This is an excerpt from Medically Necessary, a health care supply chain newsletter. Subscribe here.
The problem: The nation’s blood supply is running dangerously low. Last week, the American Red Cross blamed the shortage on higher demand due to an increase in elective surgeries and visits to trauma centers.
The Red Cross reports that in recent weeks the U.S. only had a half-day supply of type O blood, the most common type used by hospitals.
Now, the Red Cross, along with the blood collection organizations AABB and America’s Blood Centers, is urgently asking people to donate blood if they can.
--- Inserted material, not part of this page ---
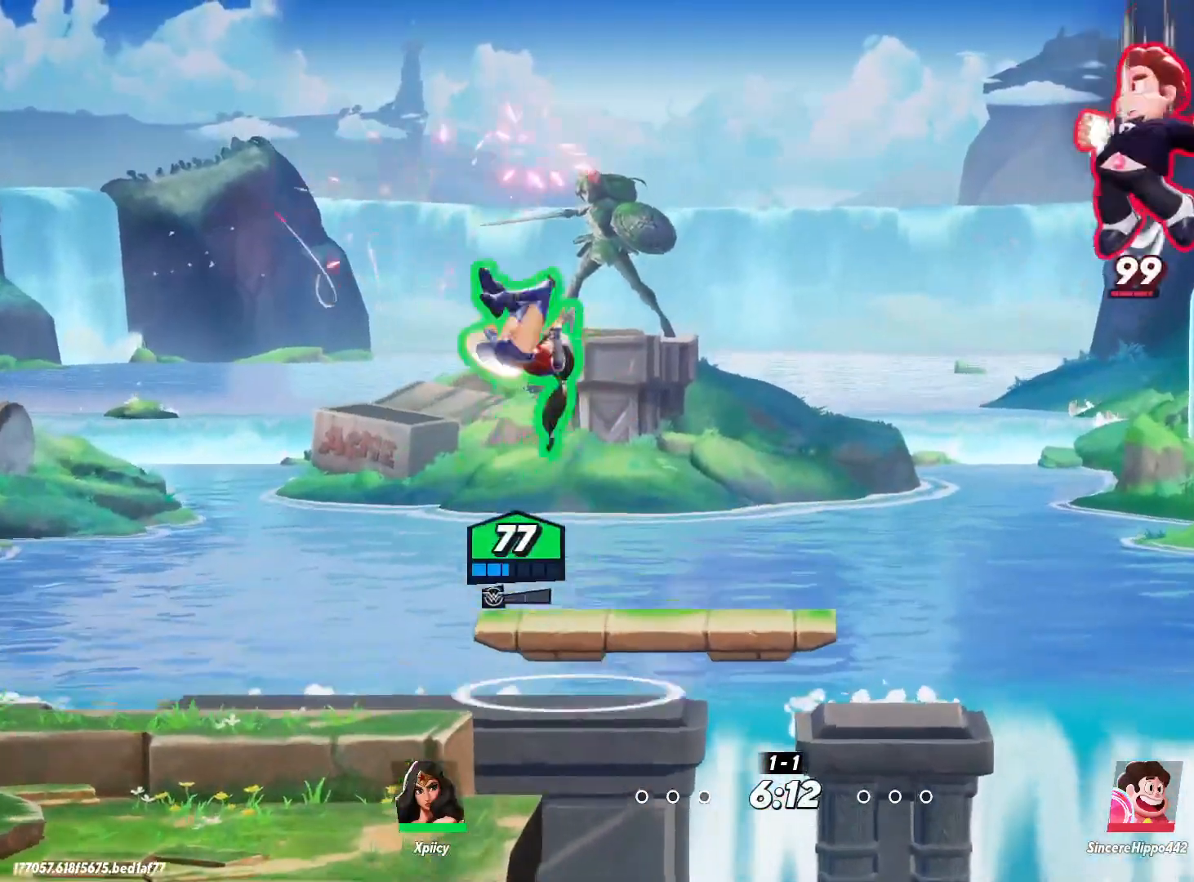
{"keys": ["a"], "events": [[133, "lbracket", "down"], [233, "lbracket", "up"], [367, "a", "down"], [367, "d", "up"]]}
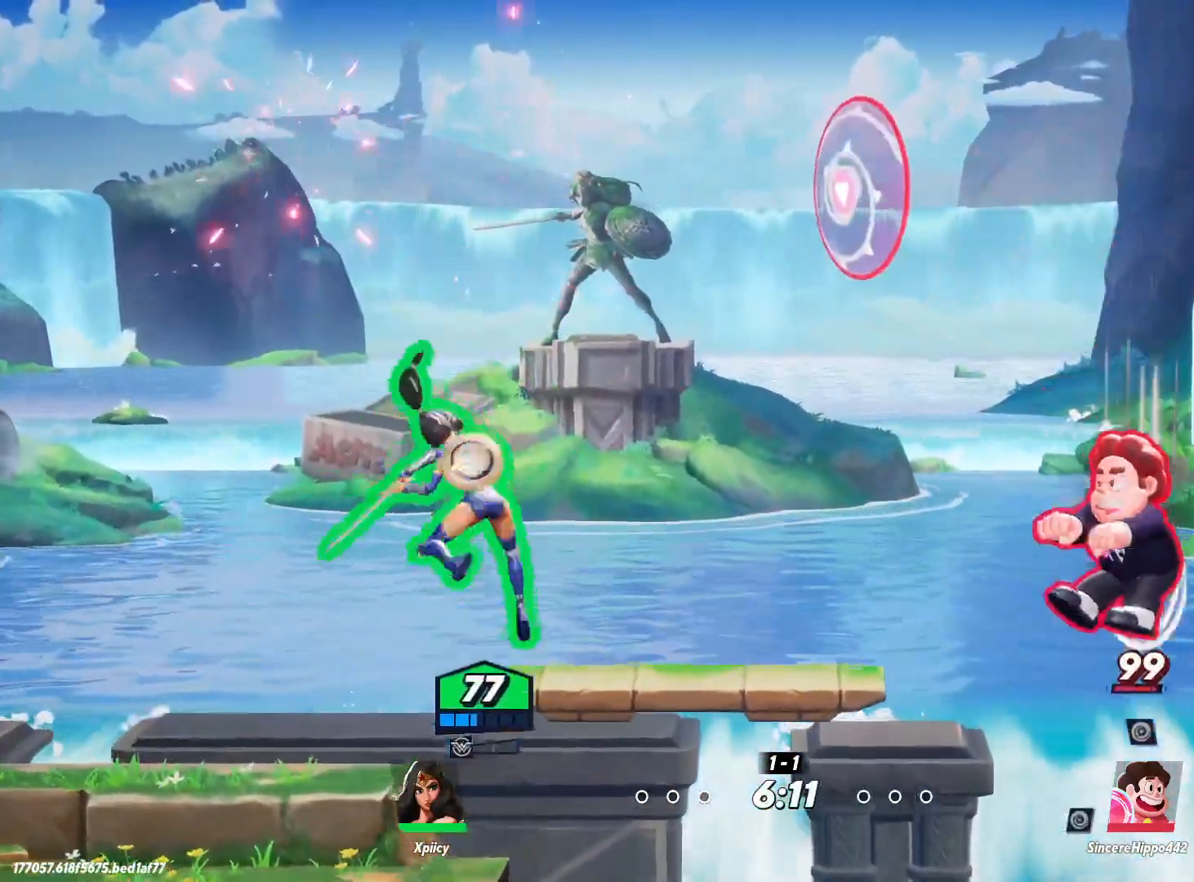
{"keys": ["a", "s"], "events": [[50, "s", "down"]]}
“The majority of hospitals have resumed nonessential surgeries and patients throughout the U.S. are resuming treatment options that include the use of blood and blood components that were postponed during the past year,” the organizations said in a joint statement.
The supply: America’s Blood Centers reports that more than 65% of its community blood centers have zero to two days’ worth of blood.
The group purchasing organization Vizient told Modern Healthcare that the price of type O blood has increased by about 30% over the last year.
“This is the worst I have seen it in my 47 years in this business,” Akiva Faerber, a senior principal at Vizient, told Modern Healthcare.
The trend: As the number of COVID-19 cases drops in many parts of the U.S., some aspects of health care are returning to more normal levels.
Elective procedures have reached 80% of pre-pandemic levels, according to a May report from IQVIA. Cardinal Health CEO Mike Kaufmann recently told investors that demand for surgical products hit 95% in March and could reach pre-pandemic levels soon.
In addition, the Red Cross reports that hospitals are also seeing an increase in the number of trauma visits, which often require blood products.
The number of visits to hospitals with trauma centers has increased by 10% this year compared to 2019. The Red Cross has delivered about 75,000 more blood products than expected, President Chris Hrouda said in a statement.
The Red Cross didn’t specify what was driving the increase in trauma visits. A community coordinator at a blood bank in Texas told The New York Times that it could be due to a larger number of people driving The National Safety Council found that deaths from car accidents have increased from 2019 to 2021.
The backstory: The U.S. also experienced shortages of blood in 2020, but that was largely due to a huge drop in donations rather than increased demand.
Within the first few weeks of the virus’ arrival in the U.S., more than 2,700 blood drives were canceled. Blood donations fluctuated throughout 2020 in response to COVID-19 case numbers, but mostly remained low. The Red Cross warned about low blood supplies in May and October.
In addition to blood drives canceled due to COVID-19, wildfires, hurricanes and other storms also led to fewer donations in 2020.
What’s next? Hrouda warned that a shortage of blood could slow down the health care industry’s return to normal.
“Some hospitals are being forced to slow the pace of elective surgeries until the blood supply stabilizes, delaying crucial patient care,” he said, according to a statement.